こちらも語呂合わせから、日本歯科医師会が制定しました。
4月29日は「歯肉ケアの日」として、花王株式会社が制定しています。
歯茎の健康にも目を向けてほしいという意図が込められています。
歯茎からの出血や腫れは、歯周病の初期サインであることが多く、見過ごされがちな症状です。
8月8日は「歯並びの日」です。
語呂合わせにちなみ、日本臨床歯科医会が制定しました。
歯並びは見た目の問題だけでなく、噛み合わせや発音にも影響する重要な要素です。
そして、11月8日は「いい歯の日」と同じ日付ですが、「いい歯並びの日」としても、日本矯正歯科学会が制定しています。

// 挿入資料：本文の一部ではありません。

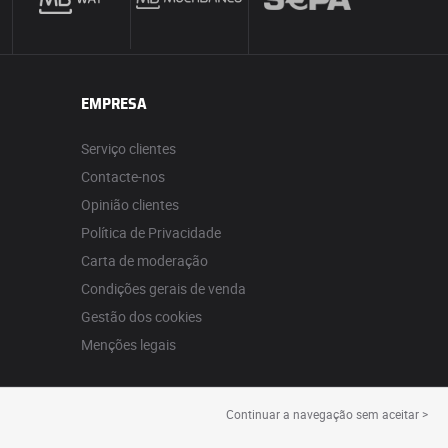
EMPRESA
Serviço clientes
Contacte-nos
Opinião clientes
Política de Privacidade
Carta de moderação
Condições gerais de venda
Gestão dos cookies
Menções legais
Continuar a navegação sem aceitar >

歯並びの乱れは、清掃性の低下にもつながり、虫歯や歯周病のリスクを高める要因ともなります。
記念日をきっかけにした習慣づくり
これらの記念日は、私たちに口腔の健康を思い出させてくれる、よい機会です。
日々の忙しさの中で、歯や歯茎の状態をじっくり観察する時間は、なかなか取れないものです。

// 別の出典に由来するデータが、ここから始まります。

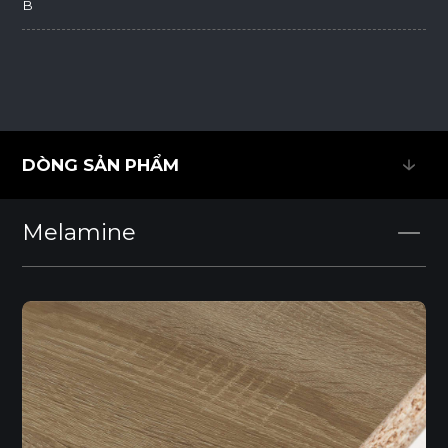
B
DÒNG SẢN PHẨM
DÒNG SẢN PHẨM
Melamine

記念日をきっかけに、鏡でお口の中をチェックしてみましょう。
歯茎の色や形に変化はないか。
歯磨きの際に出血はないか。
こうした小さな変化に気づくことが、大きな問題を未然に防ぐことにつながります。
家族と一緒に、記念日にちなんで口腔ケアについて確認し合うにも良い機会です。
お子さんと一緒に正しい歯磨きの方法を確認したり、普段忙しくて後回しにしていた歯科検診の予約を入れたり。

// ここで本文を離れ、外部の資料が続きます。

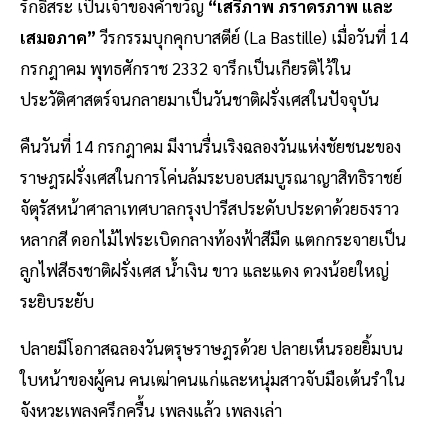
รักอิสระ เป็นเจ้าของคำขวัญ
“เสรีภาพ ภราดรภาพ และ
เสมอภาค”
วีรกรรมบุกคุกบาสตีย์ (La Bastille) เมื่อวันที่ 14
กรกฎาคม พุทธศักราช 2332 จารึกเป็นเกียรติไว้ใน
ประวัติศาสตร์จนกลายมาเป็นวันชาติฝรั่งเศสในปัจจุบัน
คืนวันที่ 14 กรกฎาคม มีงานรื่นเริงฉลองวันแห่งชัยชนะของ
ราษฎรฝรั่งเศสในการโค่นล้มระบอบสมบูรณาญาสิทธิราชย์
จัตุรัสหน้าศาลาเทศบาลกรุงปารีสประดับประดาด้วยธงราว
หลากสี ดอกไม้ไฟระเบิดกลางท้องฟ้าสีมืด แตกกระจายเป็น
ลูกไฟสีธงชาติฝรั่งเศส น้ำเงิน ขาว และแดง ดวงน้อยใหญ่
ระยิบระยับ
ปลายมีโอกาสฉลองวันตรุษราษฎรด้วย ปลายเห็นรอยยิ้มบน
ใบหน้าของผู้คน คนเฒ่าคนแก่และหนุ่มสาวจับมือเต้นรำใน
จังหวะเพลงครึกครื้น เพลงแล้ว เพลงเล่า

こうした小さな行動の積み重ねが、生涯にわたる口腔と全身の健康を支えます。
是非いつもは意識しない口腔の健康に目を向けてみて下さい。
そして、その気づきを日々の習慣へとつなげていけると良いですね。
記念日をきっかけに…
本来、口腔ケアは特別な日だけ行うものではありません。
しかし、こうした記念日があることで、私たちは定期的に立ち止まり、自分の健康を見つめ直す機会を得られます。
まだ定期検診が習慣化していない方は、「歯と口の健康週間」などの歯の記念日をきっかけに、毎年記念日には定期検診に行くことを習慣化してみてはいかがでしょうか。
自覚症状がなくても、歯科医院での専門家による定期的なチェックは、将来の口腔健康を守る上で欠かせません。
小さな記念日の活用方法が、日常的な健康的な生活習慣づくりの第一歩となりますように。